#### [AIM OF THE TASK]
Rewrite the material below with every "catalogue / barcode" changed to "barcode", keeping everything else the same.

━━━━━ RECORDS SHOWN

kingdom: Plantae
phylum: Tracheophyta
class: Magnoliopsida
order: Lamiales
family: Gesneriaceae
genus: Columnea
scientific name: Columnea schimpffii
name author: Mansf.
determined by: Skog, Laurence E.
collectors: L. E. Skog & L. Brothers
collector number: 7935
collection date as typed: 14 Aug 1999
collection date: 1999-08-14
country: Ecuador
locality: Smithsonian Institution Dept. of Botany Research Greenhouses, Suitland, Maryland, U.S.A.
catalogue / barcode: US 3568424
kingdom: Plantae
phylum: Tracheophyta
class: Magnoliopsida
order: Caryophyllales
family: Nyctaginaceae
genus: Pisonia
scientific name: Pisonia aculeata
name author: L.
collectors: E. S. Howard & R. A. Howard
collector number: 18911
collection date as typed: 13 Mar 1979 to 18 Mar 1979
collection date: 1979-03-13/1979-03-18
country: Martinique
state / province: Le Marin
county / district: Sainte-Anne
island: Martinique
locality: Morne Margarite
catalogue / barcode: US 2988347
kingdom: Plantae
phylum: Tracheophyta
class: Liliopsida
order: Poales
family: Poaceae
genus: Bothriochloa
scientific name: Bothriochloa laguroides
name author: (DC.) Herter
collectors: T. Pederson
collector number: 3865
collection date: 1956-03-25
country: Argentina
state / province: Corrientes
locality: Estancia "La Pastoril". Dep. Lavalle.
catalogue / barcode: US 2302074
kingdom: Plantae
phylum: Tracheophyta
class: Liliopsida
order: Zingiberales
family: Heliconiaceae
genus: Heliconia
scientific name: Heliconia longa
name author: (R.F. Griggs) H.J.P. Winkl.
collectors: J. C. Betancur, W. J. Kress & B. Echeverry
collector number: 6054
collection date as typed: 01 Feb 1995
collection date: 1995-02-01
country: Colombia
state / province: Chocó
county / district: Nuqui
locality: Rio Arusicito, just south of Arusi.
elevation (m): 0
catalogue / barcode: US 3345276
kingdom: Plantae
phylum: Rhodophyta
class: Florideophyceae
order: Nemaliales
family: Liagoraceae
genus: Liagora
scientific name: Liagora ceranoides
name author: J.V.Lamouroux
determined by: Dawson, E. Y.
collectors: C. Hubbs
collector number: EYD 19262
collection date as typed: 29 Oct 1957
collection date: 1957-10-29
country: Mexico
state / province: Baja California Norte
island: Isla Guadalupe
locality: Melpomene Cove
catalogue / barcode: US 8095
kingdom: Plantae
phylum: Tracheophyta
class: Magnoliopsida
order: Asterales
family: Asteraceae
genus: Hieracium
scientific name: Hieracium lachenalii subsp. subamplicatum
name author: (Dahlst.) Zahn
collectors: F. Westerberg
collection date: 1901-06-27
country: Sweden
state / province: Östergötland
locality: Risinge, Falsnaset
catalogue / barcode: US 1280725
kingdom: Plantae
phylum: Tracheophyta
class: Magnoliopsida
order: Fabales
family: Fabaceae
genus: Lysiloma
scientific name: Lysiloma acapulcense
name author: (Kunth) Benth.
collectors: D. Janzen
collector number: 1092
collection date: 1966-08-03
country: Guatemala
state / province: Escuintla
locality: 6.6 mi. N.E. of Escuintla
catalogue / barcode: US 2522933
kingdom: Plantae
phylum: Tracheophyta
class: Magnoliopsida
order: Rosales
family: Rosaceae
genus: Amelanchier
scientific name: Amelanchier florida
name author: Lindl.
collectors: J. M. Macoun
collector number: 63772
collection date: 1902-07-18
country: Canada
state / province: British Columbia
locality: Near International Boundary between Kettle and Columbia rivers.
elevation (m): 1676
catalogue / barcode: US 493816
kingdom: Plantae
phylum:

━━━━━━━━━━

#### [SOLUTION]
kingdom: Plantae
phylum: Tracheophyta
class: Magnoliopsida
order: Lamiales
family: Gesneriaceae
genus: Columnea
scientific name: Columnea schimpffii
name author: Mansf.
determined by: Skog, Laurence E.
collectors: L. E. Skog & L. Brothers
collector number: 7935
collection date as typed: 14 Aug 1999
collection date: 1999-08-14
country: Ecuador
locality: Smithsonian Institution Dept. of Botany Research Greenhouses, Suitland, Maryland, U.S.A.
barcode: US 3568424
kingdom: Plantae
phylum: Tracheophyta
class: Magnoliopsida
order: Caryophyllales
family: Nyctaginaceae
genus: Pisonia
scientific name: Pisonia aculeata
name author: L.
collectors: E. S. Howard & R. A. Howard
collector number: 18911
collection date as typed: 13 Mar 1979 to 18 Mar 1979
collection date: 1979-03-13/1979-03-18
country: Martinique
state / province: Le Marin
county / district: Sainte-Anne
island: Martinique
locality: Morne Margarite
barcode: US 2988347
kingdom: Plantae
phylum: Tracheophyta
class: Liliopsida
order: Poales
family: Poaceae
genus: Bothriochloa
scientific name: Bothriochloa laguroides
name author: (DC.) Herter
collectors: T. Pederson
collector number: 3865
collection date: 1956-03-25
country: Argentina
state / province: Corrientes
locality: Estancia "La Pastoril". Dep. Lavalle.
barcode: US 2302074
kingdom: Plantae
phylum: Tracheophyta
class: Liliopsida
order: Zingiberales
family: Heliconiaceae
genus: Heliconia
scientific name: Heliconia longa
name author: (R.F. Griggs) H.J.P. Winkl.
collectors: J. C. Betancur, W. J. Kress & B. Echeverry
collector number: 6054
collection date as typed: 01 Feb 1995
collection date: 1995-02-01
country: Colombia
state / province: Chocó
county / district: Nuqui
locality: Rio Arusicito, just south of Arusi.
elevation (m): 0
barcode: US 3345276
kingdom: Plantae
phylum: Rhodophyta
class: Florideophyceae
order: Nemaliales
family: Liagoraceae
genus: Liagora
scientific name: Liagora ceranoides
name author: J.V.Lamouroux
determined by: Dawson, E. Y.
collectors: C. Hubbs
collector number: EYD 19262
collection date as typed: 29 Oct 1957
collection date: 1957-10-29
country: Mexico
state / province: Baja California Norte
island: Isla Guadalupe
locality: Melpomene Cove
barcode: US 8095
kingdom: Plantae
phylum: Tracheophyta
class: Magnoliopsida
order: Asterales
family: Asteraceae
genus: Hieracium
scientific name: Hieracium lachenalii subsp. subamplicatum
name author: (Dahlst.) Zahn
collectors: F. Westerberg
collection date: 1901-06-27
country: Sweden
state / province: Östergötland
locality: Risinge, Falsnaset
barcode: US 1280725
kingdom: Plantae
phylum: Tracheophyta
class: Magnoliopsida
order: Fabales
family: Fabaceae
genus: Lysiloma
scientific name: Lysiloma acapulcense
name author: (Kunth) Benth.
collectors: D. Janzen
collector number: 1092
collection date: 1966-08-03
country: Guatemala
state / province: Escuintla
locality: 6.6 mi. N.E. of Escuintla
barcode: US 2522933
kingdom: Plantae
phylum: Tracheophyta
class: Magnoliopsida
order: Rosales
family: Rosaceae
genus: Amelanchier
scientific name: Amelanchier florida
name author: Lindl.
collectors: J. M. Macoun
collector number: 63772
collection date: 1902-07-18
country: Canada
state / province: British Columbia
locality: Near International Boundary between Kettle and Columbia rivers.
elevation (m): 1676
barcode: US 493816
kingdom: Plantae
phylum:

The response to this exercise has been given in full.